REQUIRED ACTIONS:
A) In the book description of The Second World, which two powers compete with the United States to shape world order?
B) Based on the book description of The Second World, explain why the countries Khanna examines matter to the three superpowers.
C) Carry on the book description of The Second World from its final sentence.

-------- PASSAGE --------

Grand explanations of how to understand the complex twenty-first-century world have all fallen short–until now. In The Second World, the brilliant young scholar Parag Khanna takes readers on a thrilling global tour, one that shows how America’s dominant moment has been suddenly replaced by a geopolitical marketplace wherein the European Union and China compete with the United States to shape world order on their own terms.

This contest is hottest and most decisive in the Second World: pivotal regions in Eastern Europe, Central Asia, Latin America, the Middle East, and East Asia. Khanna explores the evolution of geopolitics through the recent histories of such underreported, fascinating, and complicated countries as Azerbaijan, Uzbekistan, Colombia, Libya, Vietnam, and Malaysia–nations whose resources will ultimately determine the fate of the three superpowers, but whose futures are perennially uncertain as they struggle to rise into the first world or avoid falling into the third.

-------- RECORDS SHOWN --------

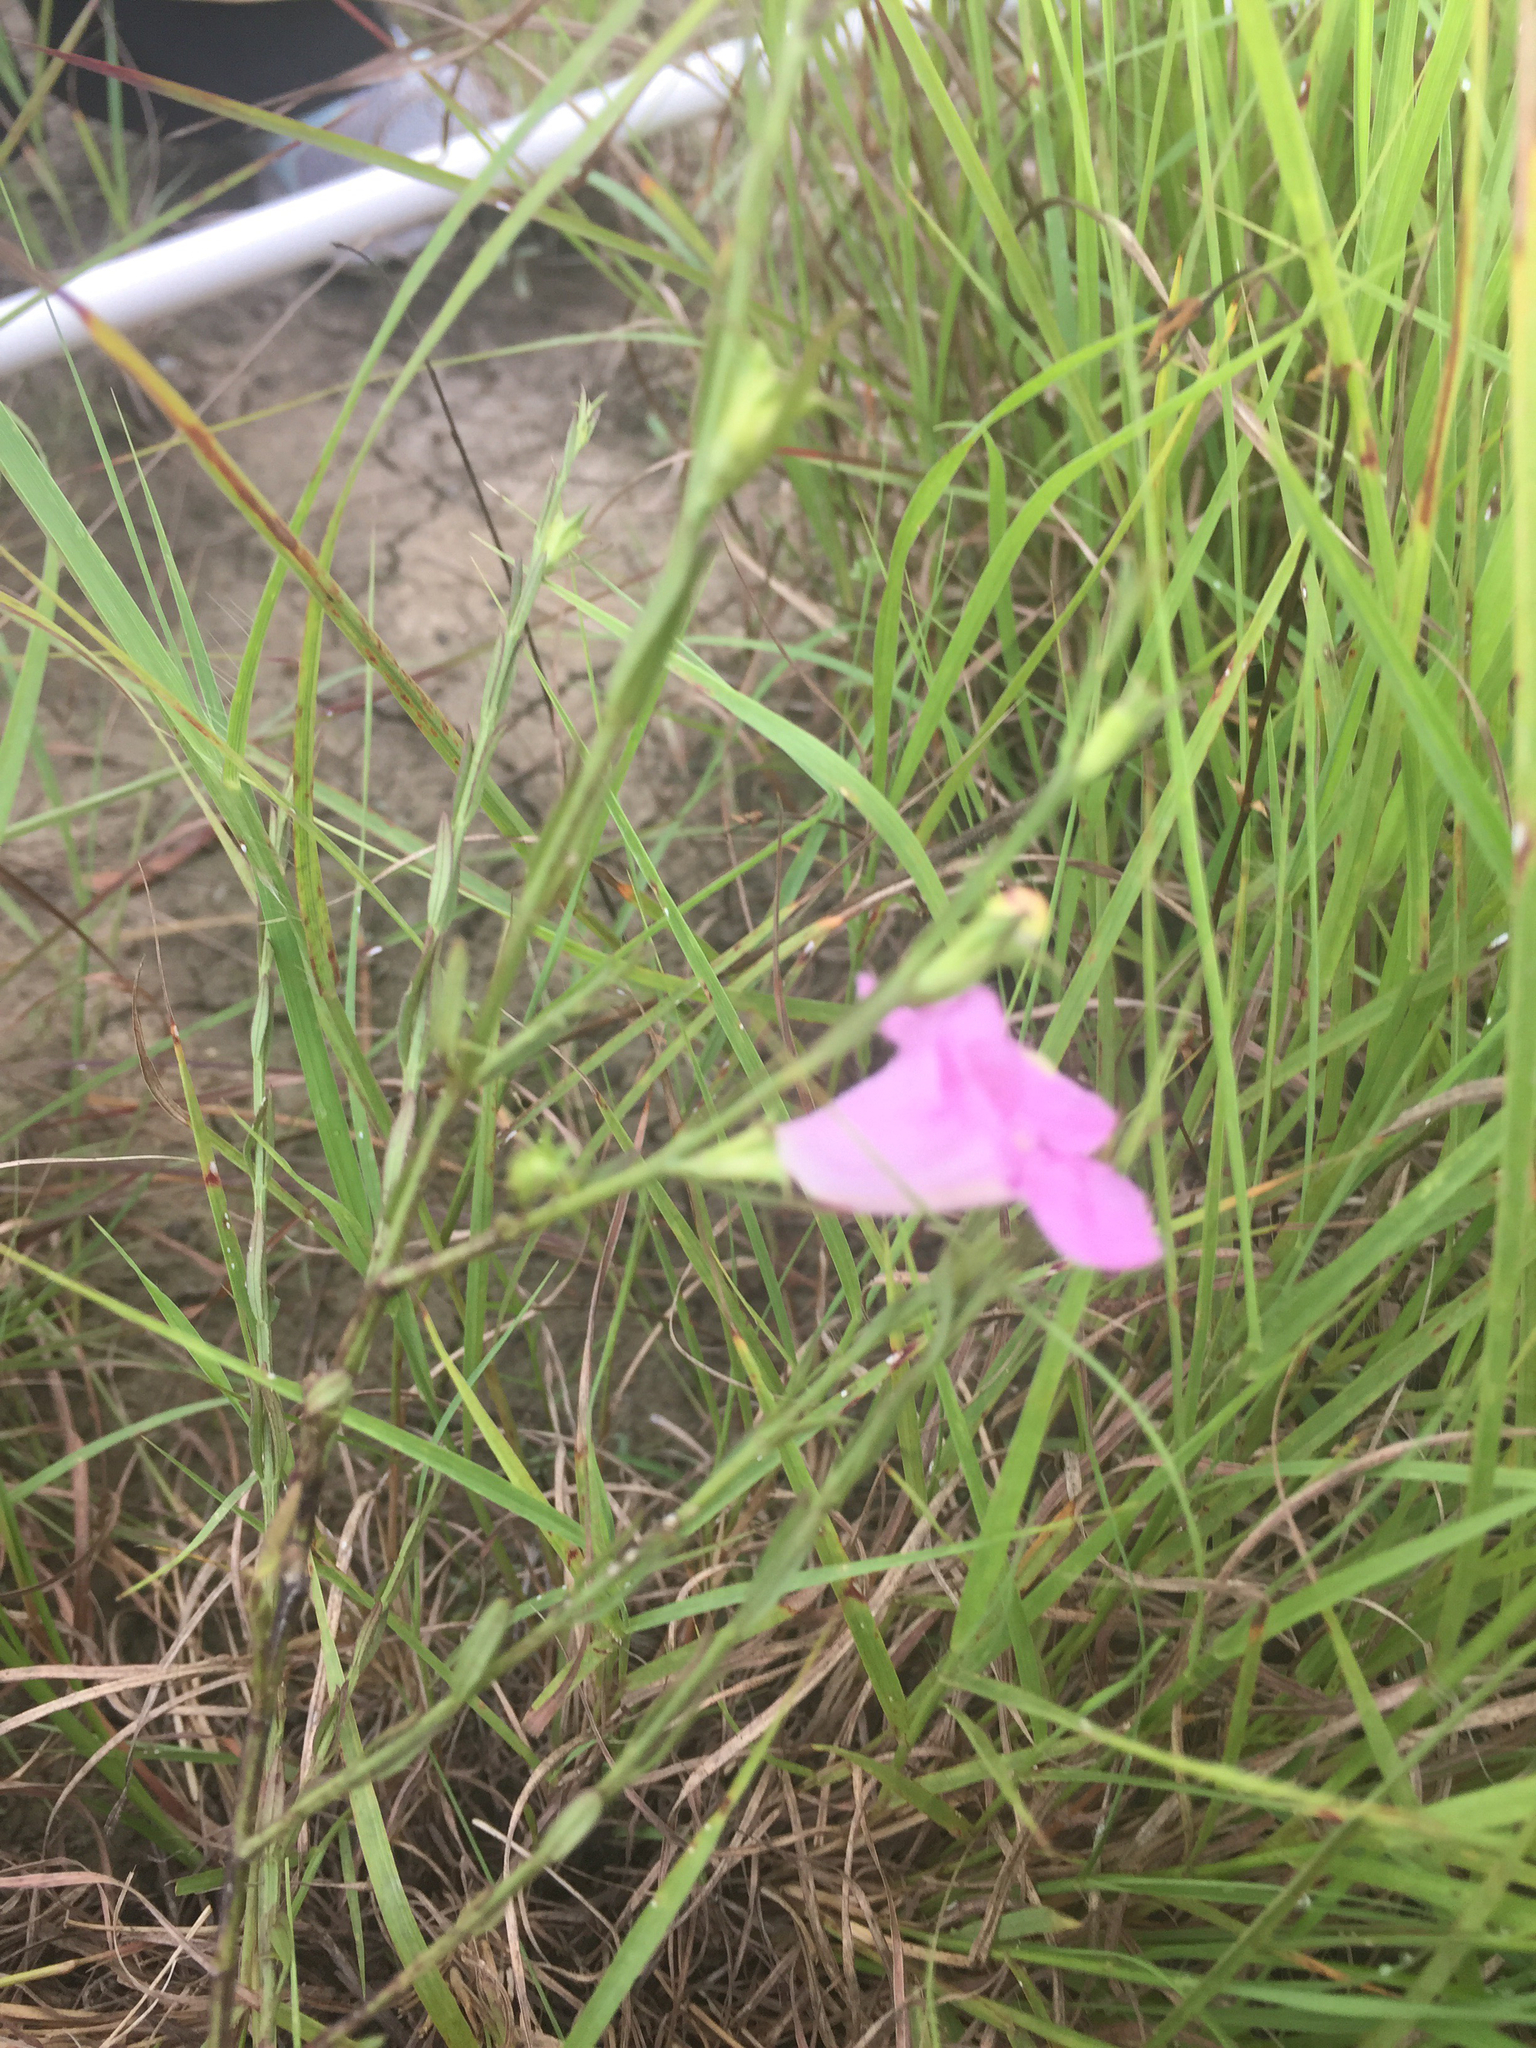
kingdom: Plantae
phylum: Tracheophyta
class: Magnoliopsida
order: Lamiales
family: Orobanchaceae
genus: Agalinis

--------
-------- RECORDS SHOWN --------

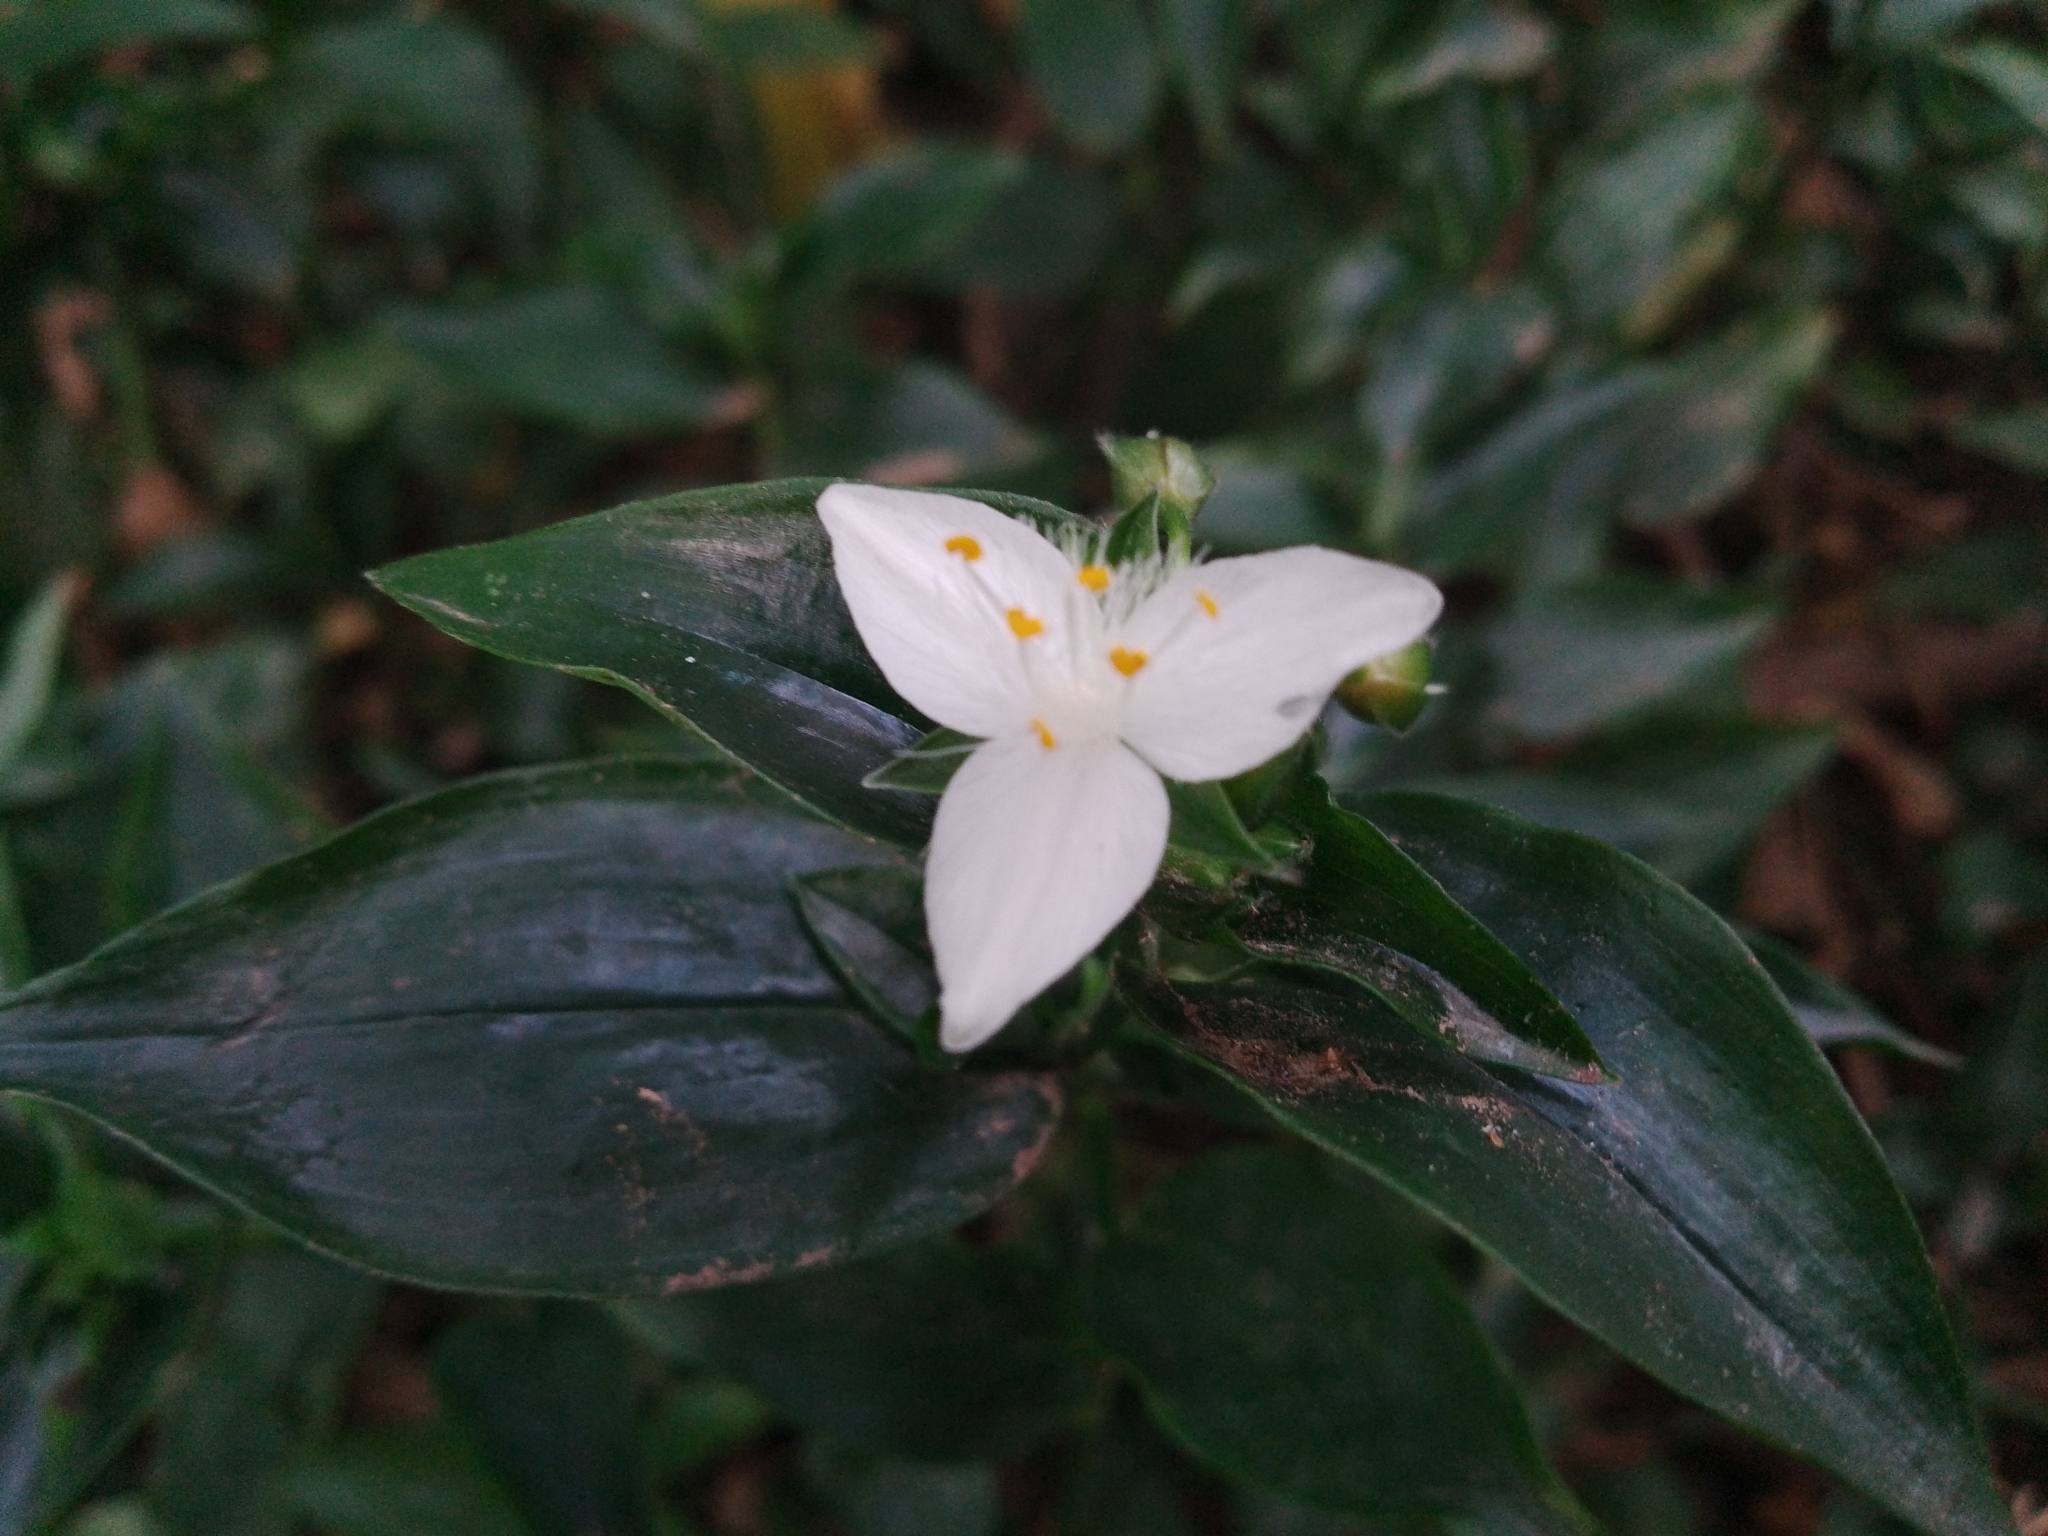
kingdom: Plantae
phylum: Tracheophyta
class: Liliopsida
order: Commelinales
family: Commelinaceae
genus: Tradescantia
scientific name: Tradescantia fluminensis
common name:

--------

THE REPLIES:
A) The European Union and China.

B) Their resources will ultimately determine the fate of the three superpowers. Their own futures remain uncertain as they struggle to rise into the first world or avoid falling into the third.

C)
Informed, witty, and armed with a traveler’s intuition for blending into diverse cultures, Khanna mixes copious research with deep reportage to remake the map of the world. He depicts second-world societies from the inside out, observing how globalization divides them into winners and losers along political, economic, and cultural lines–and shows how China, Europe, and America use their unique imperial gravities to pull the second-world countries into their orbits. Along the way, Khanna also explains how Arabism and Islamism compete for the Arab soul, reveals how Iran and Saudi Arabia play the superpowers against one another, unmasks Singapore’s inspirational role in East Asia, and psychoanalyzes the second-world leaders whose decisions are reshaping the balance of power. He captures the most elusive formula in international affairs: how to think like a country.

In the twenty-first century, globalization is the main battlefield of geopolitics, and America itself runs the risk of descending into the second world if it does not renew itself and redefine its role in the world.

Comparable in scope and boldness to Francis Fukuyama’s The End of History and the Last Man and Samuel P. Huntington’s The Clash of Civilizations and the Remaking of World Order, Parag Khanna’s The Second World will be the definitive guide to world politics for years to come.

“A savvy, streetwise primer on dozens of individual countries that adds up to a coherent theory of global politics.”
–Robert D. Kaplan, author of Eastward to Tartary and Warrior Politics

“A panoramic overview that boldly addresses the dilemmas of the world that our next president will confront.”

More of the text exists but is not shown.